Work request
Only the text carries over: repeat the records exactly and drop the images.

── Provided data

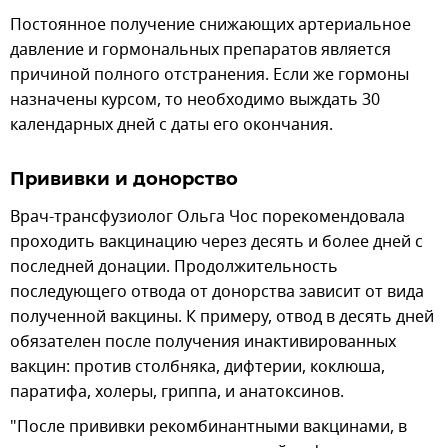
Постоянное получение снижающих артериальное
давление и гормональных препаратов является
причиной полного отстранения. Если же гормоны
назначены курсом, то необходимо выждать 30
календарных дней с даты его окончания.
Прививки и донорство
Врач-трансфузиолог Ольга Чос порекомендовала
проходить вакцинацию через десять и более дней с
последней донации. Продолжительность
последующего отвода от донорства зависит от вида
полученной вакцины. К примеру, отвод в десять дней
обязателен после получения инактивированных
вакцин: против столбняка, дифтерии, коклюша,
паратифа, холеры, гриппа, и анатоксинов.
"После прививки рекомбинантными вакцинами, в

────

Solution
Постоянное получение снижающих артериальное
давление и гормональных препаратов является
причиной полного отстранения. Если же гормоны
назначены курсом, то необходимо выждать 30
календарных дней с даты его окончания.
Прививки и донорство
Врач-трансфузиолог Ольга Чос порекомендовала
проходить вакцинацию через десять и более дней с
последней донации. Продолжительность
последующего отвода от донорства зависит от вида
полученной вакцины. К примеру, отвод в десять дней
обязателен после получения инактивированных
вакцин: против столбняка, дифтерии, коклюша,
паратифа, холеры, гриппа, и анатоксинов.
"После прививки рекомбинантными вакцинами, в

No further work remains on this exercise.